▶ WHAT IS REQUIRED
Resume the forum discussion about a mother who objects to relatives babysitting her grandson, starting right after its last sentence.

That's not "old school". That's some weird family tradition someone started and now your mother is resentful you get help, when no-one helped her, because she was following the weird family tradition/learnt irrational behaviour.

Countingdowntodecember · 20/06/2023 14:07

It’s none of your mum’s business. Her feelings on whether your 30 year old sister should babysit or not are completely irrelevant.

Go and have a lovely time.

diddl · 20/06/2023 14:09

Mum is old school. Her mum ensured that my aunt never had to look after me. I am not even sure how to explain. Maybe the older generation have taken it too seriously.

I'm curious to know how old your Mum is!

If she doesn't want o look after her GS that's up to her.

Trying to say that no one else should is just laughable.

Did she fear that you would take a yard if she gave an inch?

Are your husband's relatives of the same opinion?

Scottishskifun · 20/06/2023 14:10

As long as your sister is happy then that's all that matters it's got naff all to do with your mum!

I agree that childcare is your responsibility but you have sorted childcare by asking your sister if she would be happy to do it! I don't believe in assuming family will automatically do all childcare unless they offer to do regular childcare but that's not what is happening and one off requests are fine!

fruitbrewhaha · 20/06/2023 14:12

There is nothing 'old school' about refusing to help.

I'd be reminding her of her stance when she is elderly. Help goes both ways.

Talkingfrog · 20/06/2023 14:32

When you say she is old school, it would be interesting to know your mum's age in that thought process.
Based on your sisters age I would assume not in her 70s or 80s, the age of my family, who would ha e no issue in looking after a child in those circumstances.
You, you husband and your sister are all adults. If you are all happy with the arrangement then your mum's opinion doesn't matter.

Maaofatoddler · 20/06/2023 14:44

My mum is in her late 50s. My Nan is in her early 80s. I’m mid 30.

To answer @diddl no like I mentioned above my SIL (husband’s sister) has been very helpful on multiple occasions. Including a day when my DS was 5 weeks old to look after him for half a day and making me nice hot meals as well while I took a nap.
And I didn’t have to ask for it. It was all voluntary.
Even my sister would be very helpful to do work around the house. Helped set up birthday party for when my son was 1. But my mum keeps telling me that she has done it all alone with little help from my dad when we were little. And that it is okay. And that lots of people are managing it alone and that I should be able to as well. And yes, if I give you a finger you’ll hold my hand/arm.

Collected data entries
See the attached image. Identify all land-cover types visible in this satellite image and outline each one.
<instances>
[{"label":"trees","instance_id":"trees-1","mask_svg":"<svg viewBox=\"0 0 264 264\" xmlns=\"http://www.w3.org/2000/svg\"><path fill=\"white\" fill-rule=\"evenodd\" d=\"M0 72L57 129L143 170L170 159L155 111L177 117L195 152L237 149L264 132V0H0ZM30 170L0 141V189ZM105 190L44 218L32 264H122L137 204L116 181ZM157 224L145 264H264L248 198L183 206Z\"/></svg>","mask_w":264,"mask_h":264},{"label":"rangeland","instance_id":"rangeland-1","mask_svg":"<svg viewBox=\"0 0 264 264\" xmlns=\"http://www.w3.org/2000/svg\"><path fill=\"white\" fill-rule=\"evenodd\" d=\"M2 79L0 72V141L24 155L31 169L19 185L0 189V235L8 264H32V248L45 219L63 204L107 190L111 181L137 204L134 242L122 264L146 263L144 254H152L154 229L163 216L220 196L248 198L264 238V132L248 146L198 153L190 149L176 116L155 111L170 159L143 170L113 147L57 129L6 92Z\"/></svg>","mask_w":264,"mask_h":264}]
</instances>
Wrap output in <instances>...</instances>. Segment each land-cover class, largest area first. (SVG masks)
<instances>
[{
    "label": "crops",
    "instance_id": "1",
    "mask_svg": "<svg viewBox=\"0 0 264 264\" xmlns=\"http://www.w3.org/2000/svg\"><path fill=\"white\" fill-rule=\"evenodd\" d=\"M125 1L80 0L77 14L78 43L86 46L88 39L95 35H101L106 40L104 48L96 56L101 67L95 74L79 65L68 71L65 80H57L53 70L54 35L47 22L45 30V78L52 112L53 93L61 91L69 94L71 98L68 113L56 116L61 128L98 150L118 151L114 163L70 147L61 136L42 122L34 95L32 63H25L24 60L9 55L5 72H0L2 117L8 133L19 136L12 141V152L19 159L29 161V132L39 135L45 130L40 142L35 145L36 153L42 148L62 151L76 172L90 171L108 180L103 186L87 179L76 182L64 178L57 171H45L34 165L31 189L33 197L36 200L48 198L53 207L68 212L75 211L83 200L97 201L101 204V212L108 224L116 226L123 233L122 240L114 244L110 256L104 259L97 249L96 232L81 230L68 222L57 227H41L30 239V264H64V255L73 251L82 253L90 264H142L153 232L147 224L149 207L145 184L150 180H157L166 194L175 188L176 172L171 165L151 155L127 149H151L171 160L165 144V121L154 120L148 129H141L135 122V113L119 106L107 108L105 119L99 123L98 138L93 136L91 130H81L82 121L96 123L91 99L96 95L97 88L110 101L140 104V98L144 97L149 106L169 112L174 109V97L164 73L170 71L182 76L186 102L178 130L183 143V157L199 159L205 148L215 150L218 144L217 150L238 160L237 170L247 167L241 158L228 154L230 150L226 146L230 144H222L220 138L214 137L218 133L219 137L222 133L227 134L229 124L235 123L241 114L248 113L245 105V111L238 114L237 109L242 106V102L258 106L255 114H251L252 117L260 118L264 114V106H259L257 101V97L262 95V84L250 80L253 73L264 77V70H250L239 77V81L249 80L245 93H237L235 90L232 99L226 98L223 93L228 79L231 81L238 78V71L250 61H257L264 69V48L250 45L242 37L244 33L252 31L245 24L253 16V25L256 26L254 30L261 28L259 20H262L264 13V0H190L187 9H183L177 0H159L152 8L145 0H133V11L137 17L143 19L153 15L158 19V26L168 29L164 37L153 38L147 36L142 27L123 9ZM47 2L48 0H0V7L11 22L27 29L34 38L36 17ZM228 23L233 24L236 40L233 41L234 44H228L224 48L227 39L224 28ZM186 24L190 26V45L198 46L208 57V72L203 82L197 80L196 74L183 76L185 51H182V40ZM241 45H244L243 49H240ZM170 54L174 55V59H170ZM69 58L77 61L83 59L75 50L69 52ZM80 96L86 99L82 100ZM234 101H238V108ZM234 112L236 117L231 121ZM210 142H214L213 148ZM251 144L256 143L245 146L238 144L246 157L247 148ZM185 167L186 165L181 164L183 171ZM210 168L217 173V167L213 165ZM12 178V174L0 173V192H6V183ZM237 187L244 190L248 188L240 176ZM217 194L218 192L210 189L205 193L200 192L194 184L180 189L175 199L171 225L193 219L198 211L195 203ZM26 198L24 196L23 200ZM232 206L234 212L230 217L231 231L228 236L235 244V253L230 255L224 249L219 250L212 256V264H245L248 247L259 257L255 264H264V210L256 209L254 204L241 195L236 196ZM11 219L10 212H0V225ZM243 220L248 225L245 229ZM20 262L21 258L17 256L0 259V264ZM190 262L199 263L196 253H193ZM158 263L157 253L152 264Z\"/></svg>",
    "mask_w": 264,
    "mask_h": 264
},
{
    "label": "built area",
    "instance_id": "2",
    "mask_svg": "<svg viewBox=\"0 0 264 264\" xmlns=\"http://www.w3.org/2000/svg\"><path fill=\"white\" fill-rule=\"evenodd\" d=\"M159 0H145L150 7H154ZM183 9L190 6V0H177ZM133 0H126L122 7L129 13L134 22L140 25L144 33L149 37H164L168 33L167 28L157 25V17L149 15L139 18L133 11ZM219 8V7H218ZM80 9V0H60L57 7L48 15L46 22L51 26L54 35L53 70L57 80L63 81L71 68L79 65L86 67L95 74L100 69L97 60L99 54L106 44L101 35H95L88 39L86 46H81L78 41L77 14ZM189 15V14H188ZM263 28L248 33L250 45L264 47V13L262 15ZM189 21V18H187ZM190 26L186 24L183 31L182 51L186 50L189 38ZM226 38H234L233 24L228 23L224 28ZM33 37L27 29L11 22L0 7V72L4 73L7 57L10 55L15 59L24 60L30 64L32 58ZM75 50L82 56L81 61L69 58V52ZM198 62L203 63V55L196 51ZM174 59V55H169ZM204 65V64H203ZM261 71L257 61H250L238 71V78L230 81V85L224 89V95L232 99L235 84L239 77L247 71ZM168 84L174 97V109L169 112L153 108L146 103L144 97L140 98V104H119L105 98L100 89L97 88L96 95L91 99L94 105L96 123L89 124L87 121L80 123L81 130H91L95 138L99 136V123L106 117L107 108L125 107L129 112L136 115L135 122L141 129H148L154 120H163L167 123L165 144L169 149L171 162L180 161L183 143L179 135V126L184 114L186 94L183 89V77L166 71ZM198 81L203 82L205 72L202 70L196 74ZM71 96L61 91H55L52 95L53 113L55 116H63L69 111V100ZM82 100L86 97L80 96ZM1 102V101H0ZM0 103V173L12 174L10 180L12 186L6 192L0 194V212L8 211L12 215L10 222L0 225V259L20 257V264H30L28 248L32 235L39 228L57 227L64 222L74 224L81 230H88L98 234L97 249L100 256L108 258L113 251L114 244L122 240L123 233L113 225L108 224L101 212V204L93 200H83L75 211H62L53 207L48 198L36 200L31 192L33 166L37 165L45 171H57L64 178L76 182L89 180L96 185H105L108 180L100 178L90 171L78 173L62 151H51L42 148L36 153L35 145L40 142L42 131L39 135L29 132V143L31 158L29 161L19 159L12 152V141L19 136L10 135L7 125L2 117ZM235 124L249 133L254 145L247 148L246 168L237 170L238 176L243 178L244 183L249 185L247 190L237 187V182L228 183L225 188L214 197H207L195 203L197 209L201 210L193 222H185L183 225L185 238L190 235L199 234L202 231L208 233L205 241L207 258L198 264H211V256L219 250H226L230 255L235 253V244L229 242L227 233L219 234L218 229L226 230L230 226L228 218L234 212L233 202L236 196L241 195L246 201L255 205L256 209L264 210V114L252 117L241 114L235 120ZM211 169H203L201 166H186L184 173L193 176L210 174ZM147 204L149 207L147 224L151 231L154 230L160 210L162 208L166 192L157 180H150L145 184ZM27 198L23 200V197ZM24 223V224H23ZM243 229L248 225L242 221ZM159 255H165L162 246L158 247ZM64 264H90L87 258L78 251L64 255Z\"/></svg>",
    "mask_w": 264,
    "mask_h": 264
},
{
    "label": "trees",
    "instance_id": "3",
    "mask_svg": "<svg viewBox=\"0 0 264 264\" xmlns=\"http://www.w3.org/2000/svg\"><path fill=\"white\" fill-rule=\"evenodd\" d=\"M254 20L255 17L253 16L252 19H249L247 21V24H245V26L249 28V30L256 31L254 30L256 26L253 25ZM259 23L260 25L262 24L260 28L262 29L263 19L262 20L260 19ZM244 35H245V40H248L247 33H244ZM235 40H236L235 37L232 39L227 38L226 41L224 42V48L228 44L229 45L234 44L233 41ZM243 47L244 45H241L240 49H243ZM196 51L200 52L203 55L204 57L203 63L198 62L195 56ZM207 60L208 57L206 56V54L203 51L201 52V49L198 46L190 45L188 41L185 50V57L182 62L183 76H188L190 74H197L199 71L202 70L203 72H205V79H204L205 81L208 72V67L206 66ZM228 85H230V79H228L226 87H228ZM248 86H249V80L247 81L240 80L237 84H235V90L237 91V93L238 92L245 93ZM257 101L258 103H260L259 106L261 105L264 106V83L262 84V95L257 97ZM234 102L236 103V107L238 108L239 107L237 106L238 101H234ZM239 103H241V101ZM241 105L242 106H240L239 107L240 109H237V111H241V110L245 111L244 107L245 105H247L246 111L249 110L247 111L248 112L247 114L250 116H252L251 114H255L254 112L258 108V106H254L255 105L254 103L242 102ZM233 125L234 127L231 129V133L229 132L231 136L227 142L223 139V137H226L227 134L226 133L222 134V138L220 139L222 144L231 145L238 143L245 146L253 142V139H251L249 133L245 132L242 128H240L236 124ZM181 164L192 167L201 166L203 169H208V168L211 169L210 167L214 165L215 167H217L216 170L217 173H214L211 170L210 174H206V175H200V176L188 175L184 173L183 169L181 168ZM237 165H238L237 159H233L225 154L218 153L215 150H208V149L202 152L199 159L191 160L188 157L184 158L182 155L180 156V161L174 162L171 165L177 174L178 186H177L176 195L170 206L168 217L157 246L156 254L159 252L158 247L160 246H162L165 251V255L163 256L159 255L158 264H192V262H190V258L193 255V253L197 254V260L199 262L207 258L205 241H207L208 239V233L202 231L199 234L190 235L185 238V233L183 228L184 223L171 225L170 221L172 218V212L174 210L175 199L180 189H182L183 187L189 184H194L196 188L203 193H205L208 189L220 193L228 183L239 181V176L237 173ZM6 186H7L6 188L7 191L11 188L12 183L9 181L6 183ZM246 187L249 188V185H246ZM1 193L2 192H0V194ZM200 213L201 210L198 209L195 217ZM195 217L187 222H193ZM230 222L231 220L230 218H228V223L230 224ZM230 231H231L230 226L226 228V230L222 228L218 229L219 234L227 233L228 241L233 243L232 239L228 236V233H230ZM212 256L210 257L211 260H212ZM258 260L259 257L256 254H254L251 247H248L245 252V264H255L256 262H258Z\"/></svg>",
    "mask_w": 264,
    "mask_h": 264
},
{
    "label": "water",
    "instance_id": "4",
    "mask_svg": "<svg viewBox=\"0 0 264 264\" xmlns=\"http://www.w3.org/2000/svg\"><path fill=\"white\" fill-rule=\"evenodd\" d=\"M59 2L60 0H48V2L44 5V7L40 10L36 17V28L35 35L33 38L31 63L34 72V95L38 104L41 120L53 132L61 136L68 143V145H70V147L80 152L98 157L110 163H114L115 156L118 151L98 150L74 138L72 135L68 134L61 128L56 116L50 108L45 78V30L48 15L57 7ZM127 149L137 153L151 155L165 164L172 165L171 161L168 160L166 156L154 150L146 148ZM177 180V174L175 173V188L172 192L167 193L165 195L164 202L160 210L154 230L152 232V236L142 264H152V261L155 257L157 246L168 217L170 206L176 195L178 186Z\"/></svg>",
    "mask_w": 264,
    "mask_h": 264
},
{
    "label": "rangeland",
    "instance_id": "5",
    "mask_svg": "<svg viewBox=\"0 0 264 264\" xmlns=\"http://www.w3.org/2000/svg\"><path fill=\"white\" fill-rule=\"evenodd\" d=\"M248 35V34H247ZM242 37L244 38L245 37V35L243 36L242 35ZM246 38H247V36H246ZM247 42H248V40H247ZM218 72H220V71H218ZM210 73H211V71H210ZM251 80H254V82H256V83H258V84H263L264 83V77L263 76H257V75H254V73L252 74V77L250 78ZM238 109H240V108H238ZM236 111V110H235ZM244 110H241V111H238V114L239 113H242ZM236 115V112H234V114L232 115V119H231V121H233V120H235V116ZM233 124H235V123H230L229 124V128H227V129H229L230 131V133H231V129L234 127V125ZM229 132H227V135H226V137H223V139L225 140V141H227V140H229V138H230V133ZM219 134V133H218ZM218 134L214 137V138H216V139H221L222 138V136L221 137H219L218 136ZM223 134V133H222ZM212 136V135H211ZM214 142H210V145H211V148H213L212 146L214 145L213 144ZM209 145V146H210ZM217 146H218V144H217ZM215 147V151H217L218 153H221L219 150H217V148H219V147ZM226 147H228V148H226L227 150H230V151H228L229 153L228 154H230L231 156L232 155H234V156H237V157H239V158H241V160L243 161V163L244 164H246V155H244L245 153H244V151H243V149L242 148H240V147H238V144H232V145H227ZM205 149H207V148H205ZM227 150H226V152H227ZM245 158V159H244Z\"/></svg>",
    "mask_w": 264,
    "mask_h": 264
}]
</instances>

▶ WRITTEN REPLY
@TheSnowyOwl I am not so close to uncles and aunts. Only wish them on birthdays/ anniversary/ special occasions. Same is reciprocated.

OP posts:
Mrsjayy · 20/06/2023 15:05

Your mum sounds a martyr don't let her bother you it's not your fault your dad didn't help her out!

Radiatorvalves · 20/06/2023 15:14

Utterly mad! Enjoy. And for the record I thought your “old school” mum would be about 90, but she’s a couple of years older than me. Bon voyage.

DPotter · 20/06/2023 15:18

Well I'm in early 60s and it was most definitely a thing that my grannies and my aunts (DM's sisters & SILs) looked after their, grandchildren, nieces and nephews - and my DM returned the compliment ! Odd hours here and there, school holidays, babysitting, overnight stays and on a couple of occasions children staying months when families moved houses. My Dsis and I have continued this with our children and our parents too.

Has your Mum never looked after her grandchildren ? That's a bit sad

Maybe your DM is jealous she didn't have anyone to help her. Raising children is hard work - it takes a village and all that.

I think it's totally fine for your children to be cared for by trusted others. It's good for all parties concerned.

"if I give you a finger you’ll hold my hand/arm" - what does this mean ?

LlynTegid · 20/06/2023 15:22

If your sister is genuinely willing and in no way has been pressurised into helping, fine I think. Which seems the case.

Learning a few phrases of French meanwhile will go a long way.